● Direction:
Copy out every one of the following lines word for word, with nothing changed.

● Data listing:
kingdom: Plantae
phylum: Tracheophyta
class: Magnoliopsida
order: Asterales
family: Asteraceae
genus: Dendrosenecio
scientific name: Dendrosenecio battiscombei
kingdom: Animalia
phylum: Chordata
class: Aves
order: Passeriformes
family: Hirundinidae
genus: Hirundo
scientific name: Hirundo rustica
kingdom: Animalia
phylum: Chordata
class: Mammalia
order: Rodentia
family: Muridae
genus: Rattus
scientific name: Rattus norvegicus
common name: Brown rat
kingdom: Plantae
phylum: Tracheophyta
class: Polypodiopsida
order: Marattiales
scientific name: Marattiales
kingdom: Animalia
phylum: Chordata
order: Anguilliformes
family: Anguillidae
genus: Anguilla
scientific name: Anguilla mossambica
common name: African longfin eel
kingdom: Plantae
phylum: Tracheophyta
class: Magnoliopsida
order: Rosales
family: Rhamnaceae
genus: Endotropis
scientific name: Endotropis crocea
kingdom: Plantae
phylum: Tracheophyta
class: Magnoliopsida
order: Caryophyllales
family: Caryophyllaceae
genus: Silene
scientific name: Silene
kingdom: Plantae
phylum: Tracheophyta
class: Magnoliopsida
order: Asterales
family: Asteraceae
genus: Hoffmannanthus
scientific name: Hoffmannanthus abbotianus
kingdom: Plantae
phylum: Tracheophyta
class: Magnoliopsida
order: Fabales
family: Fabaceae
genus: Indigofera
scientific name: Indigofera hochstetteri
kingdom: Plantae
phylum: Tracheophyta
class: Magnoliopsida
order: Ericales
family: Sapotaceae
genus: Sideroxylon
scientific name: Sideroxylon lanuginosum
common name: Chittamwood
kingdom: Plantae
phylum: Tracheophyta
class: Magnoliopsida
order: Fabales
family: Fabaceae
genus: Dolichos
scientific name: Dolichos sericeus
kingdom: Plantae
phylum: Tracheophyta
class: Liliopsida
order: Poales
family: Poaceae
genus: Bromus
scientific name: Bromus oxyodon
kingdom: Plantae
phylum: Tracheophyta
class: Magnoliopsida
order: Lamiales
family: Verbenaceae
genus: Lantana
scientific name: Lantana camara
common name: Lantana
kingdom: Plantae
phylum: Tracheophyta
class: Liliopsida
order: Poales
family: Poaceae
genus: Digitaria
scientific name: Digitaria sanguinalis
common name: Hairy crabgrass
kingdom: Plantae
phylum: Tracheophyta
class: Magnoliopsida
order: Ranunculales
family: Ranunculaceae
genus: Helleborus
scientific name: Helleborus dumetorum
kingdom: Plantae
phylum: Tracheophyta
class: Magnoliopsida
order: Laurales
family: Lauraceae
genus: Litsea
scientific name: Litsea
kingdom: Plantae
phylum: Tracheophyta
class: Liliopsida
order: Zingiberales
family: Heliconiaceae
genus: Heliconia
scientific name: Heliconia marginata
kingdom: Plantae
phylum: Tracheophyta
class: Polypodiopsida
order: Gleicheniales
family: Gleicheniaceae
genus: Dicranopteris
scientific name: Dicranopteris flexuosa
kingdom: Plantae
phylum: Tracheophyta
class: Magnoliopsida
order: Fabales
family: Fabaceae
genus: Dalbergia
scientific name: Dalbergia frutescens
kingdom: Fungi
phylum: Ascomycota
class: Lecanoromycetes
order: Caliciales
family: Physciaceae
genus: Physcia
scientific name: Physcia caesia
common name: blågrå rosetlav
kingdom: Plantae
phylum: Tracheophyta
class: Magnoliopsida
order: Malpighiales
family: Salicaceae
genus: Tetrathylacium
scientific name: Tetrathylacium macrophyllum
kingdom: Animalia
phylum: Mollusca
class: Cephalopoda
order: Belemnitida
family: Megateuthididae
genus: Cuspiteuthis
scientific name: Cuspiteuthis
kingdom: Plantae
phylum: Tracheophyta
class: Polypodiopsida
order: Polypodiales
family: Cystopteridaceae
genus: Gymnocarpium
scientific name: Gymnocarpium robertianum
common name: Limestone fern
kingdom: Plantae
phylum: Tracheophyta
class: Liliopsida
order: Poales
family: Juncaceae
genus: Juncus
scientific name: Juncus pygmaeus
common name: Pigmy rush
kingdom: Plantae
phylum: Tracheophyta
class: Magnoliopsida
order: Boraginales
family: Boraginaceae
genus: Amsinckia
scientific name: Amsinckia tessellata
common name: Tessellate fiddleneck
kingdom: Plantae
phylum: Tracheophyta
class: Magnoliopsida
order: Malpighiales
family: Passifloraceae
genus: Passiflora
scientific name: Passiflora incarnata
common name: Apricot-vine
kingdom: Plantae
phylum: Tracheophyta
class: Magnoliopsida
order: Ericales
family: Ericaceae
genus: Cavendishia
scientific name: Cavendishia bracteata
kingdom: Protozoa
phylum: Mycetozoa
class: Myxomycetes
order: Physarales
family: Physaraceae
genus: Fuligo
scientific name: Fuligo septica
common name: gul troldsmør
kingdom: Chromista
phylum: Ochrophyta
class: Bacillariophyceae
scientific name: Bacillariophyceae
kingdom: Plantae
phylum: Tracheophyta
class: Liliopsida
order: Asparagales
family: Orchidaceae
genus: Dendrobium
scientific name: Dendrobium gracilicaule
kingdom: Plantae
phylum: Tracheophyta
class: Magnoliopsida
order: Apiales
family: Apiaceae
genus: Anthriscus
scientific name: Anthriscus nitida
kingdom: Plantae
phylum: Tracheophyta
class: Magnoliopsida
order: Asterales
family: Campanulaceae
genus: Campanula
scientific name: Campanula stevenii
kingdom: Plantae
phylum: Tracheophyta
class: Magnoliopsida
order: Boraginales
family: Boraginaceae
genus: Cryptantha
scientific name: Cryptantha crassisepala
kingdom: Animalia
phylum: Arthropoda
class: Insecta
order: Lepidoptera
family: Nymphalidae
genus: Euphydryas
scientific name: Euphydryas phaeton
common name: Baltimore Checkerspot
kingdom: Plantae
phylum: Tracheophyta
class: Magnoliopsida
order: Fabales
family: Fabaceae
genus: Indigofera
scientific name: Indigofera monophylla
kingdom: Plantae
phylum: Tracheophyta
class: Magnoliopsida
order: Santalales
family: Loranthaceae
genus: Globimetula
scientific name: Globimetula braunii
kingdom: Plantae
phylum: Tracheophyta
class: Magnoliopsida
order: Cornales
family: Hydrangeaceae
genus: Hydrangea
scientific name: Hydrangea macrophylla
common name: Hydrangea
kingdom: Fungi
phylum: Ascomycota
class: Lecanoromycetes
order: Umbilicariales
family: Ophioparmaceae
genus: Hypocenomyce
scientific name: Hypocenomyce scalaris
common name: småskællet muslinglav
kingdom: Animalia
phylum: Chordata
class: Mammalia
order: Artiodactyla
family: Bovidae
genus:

● Response to this exercise:
kingdom: Plantae
phylum: Tracheophyta
class: Magnoliopsida
order: Asterales
family: Asteraceae
genus: Dendrosenecio
scientific name: Dendrosenecio battiscombei
kingdom: Animalia
phylum: Chordata
class: Aves
order: Passeriformes
family: Hirundinidae
genus: Hirundo
scientific name: Hirundo rustica
kingdom: Animalia
phylum: Chordata
class: Mammalia
order: Rodentia
family: Muridae
genus: Rattus
scientific name: Rattus norvegicus
common name: Brown rat
kingdom: Plantae
phylum: Tracheophyta
class: Polypodiopsida
order: Marattiales
scientific name: Marattiales
kingdom: Animalia
phylum: Chordata
order: Anguilliformes
family: Anguillidae
genus: Anguilla
scientific name: Anguilla mossambica
common name: African longfin eel
kingdom: Plantae
phylum: Tracheophyta
class: Magnoliopsida
order: Rosales
family: Rhamnaceae
genus: Endotropis
scientific name: Endotropis crocea
kingdom: Plantae
phylum: Tracheophyta
class: Magnoliopsida
order: Caryophyllales
family: Caryophyllaceae
genus: Silene
scientific name: Silene
kingdom: Plantae
phylum: Tracheophyta
class: Magnoliopsida
order: Asterales
family: Asteraceae
genus: Hoffmannanthus
scientific name: Hoffmannanthus abbotianus
kingdom: Plantae
phylum: Tracheophyta
class: Magnoliopsida
order: Fabales
family: Fabaceae
genus: Indigofera
scientific name: Indigofera hochstetteri
kingdom: Plantae
phylum: Tracheophyta
class: Magnoliopsida
order: Ericales
family: Sapotaceae
genus: Sideroxylon
scientific name: Sideroxylon lanuginosum
common name: Chittamwood
kingdom: Plantae
phylum: Tracheophyta
class: Magnoliopsida
order: Fabales
family: Fabaceae
genus: Dolichos
scientific name: Dolichos sericeus
kingdom: Plantae
phylum: Tracheophyta
class: Liliopsida
order: Poales
family: Poaceae
genus: Bromus
scientific name: Bromus oxyodon
kingdom: Plantae
phylum: Tracheophyta
class: Magnoliopsida
order: Lamiales
family: Verbenaceae
genus: Lantana
scientific name: Lantana camara
common name: Lantana
kingdom: Plantae
phylum: Tracheophyta
class: Liliopsida
order: Poales
family: Poaceae
genus: Digitaria
scientific name: Digitaria sanguinalis
common name: Hairy crabgrass
kingdom: Plantae
phylum: Tracheophyta
class: Magnoliopsida
order: Ranunculales
family: Ranunculaceae
genus: Helleborus
scientific name: Helleborus dumetorum
kingdom: Plantae
phylum: Tracheophyta
class: Magnoliopsida
order: Laurales
family: Lauraceae
genus: Litsea
scientific name: Litsea
kingdom: Plantae
phylum: Tracheophyta
class: Liliopsida
order: Zingiberales
family: Heliconiaceae
genus: Heliconia
scientific name: Heliconia marginata
kingdom: Plantae
phylum: Tracheophyta
class: Polypodiopsida
order: Gleicheniales
family: Gleicheniaceae
genus: Dicranopteris
scientific name: Dicranopteris flexuosa
kingdom: Plantae
phylum: Tracheophyta
class: Magnoliopsida
order: Fabales
family: Fabaceae
genus: Dalbergia
scientific name: Dalbergia frutescens
kingdom: Fungi
phylum: Ascomycota
class: Lecanoromycetes
order: Caliciales
family: Physciaceae
genus: Physcia
scientific name: Physcia caesia
common name: blågrå rosetlav
kingdom: Plantae
phylum: Tracheophyta
class: Magnoliopsida
order: Malpighiales
family: Salicaceae
genus: Tetrathylacium
scientific name: Tetrathylacium macrophyllum
kingdom: Animalia
phylum: Mollusca
class: Cephalopoda
order: Belemnitida
family: Megateuthididae
genus: Cuspiteuthis
scientific name: Cuspiteuthis
kingdom: Plantae
phylum: Tracheophyta
class: Polypodiopsida
order: Polypodiales
family: Cystopteridaceae
genus: Gymnocarpium
scientific name: Gymnocarpium robertianum
common name: Limestone fern
kingdom: Plantae
phylum: Tracheophyta
class: Liliopsida
order: Poales
family: Juncaceae
genus: Juncus
scientific name: Juncus pygmaeus
common name: Pigmy rush
kingdom: Plantae
phylum: Tracheophyta
class: Magnoliopsida
order: Boraginales
family: Boraginaceae
genus: Amsinckia
scientific name: Amsinckia tessellata
common name: Tessellate fiddleneck
kingdom: Plantae
phylum: Tracheophyta
class: Magnoliopsida
order: Malpighiales
family: Passifloraceae
genus: Passiflora
scientific name: Passiflora incarnata
common name: Apricot-vine
kingdom: Plantae
phylum: Tracheophyta
class: Magnoliopsida
order: Ericales
family: Ericaceae
genus: Cavendishia
scientific name: Cavendishia bracteata
kingdom: Protozoa
phylum: Mycetozoa
class: Myxomycetes
order: Physarales
family: Physaraceae
genus: Fuligo
scientific name: Fuligo septica
common name: gul troldsmør
kingdom: Chromista
phylum: Ochrophyta
class: Bacillariophyceae
scientific name: Bacillariophyceae
kingdom: Plantae
phylum: Tracheophyta
class: Liliopsida
order: Asparagales
family: Orchidaceae
genus: Dendrobium
scientific name: Dendrobium gracilicaule
kingdom: Plantae
phylum: Tracheophyta
class: Magnoliopsida
order: Apiales
family: Apiaceae
genus: Anthriscus
scientific name: Anthriscus nitida
kingdom: Plantae
phylum: Tracheophyta
class: Magnoliopsida
order: Asterales
family: Campanulaceae
genus: Campanula
scientific name: Campanula stevenii
kingdom: Plantae
phylum: Tracheophyta
class: Magnoliopsida
order: Boraginales
family: Boraginaceae
genus: Cryptantha
scientific name: Cryptantha crassisepala
kingdom: Animalia
phylum: Arthropoda
class: Insecta
order: Lepidoptera
family: Nymphalidae
genus: Euphydryas
scientific name: Euphydryas phaeton
common name: Baltimore Checkerspot
kingdom: Plantae
phylum: Tracheophyta
class: Magnoliopsida
order: Fabales
family: Fabaceae
genus: Indigofera
scientific name: Indigofera monophylla
kingdom: Plantae
phylum: Tracheophyta
class: Magnoliopsida
order: Santalales
family: Loranthaceae
genus: Globimetula
scientific name: Globimetula braunii
kingdom: Plantae
phylum: Tracheophyta
class: Magnoliopsida
order: Cornales
family: Hydrangeaceae
genus: Hydrangea
scientific name: Hydrangea macrophylla
common name: Hydrangea
kingdom: Fungi
phylum: Ascomycota
class: Lecanoromycetes
order: Umbilicariales
family: Ophioparmaceae
genus: Hypocenomyce
scientific name: Hypocenomyce scalaris
common name: småskællet muslinglav
kingdom: Animalia
phylum: Chordata
class: Mammalia
order: Artiodactyla
family: Bovidae
genus:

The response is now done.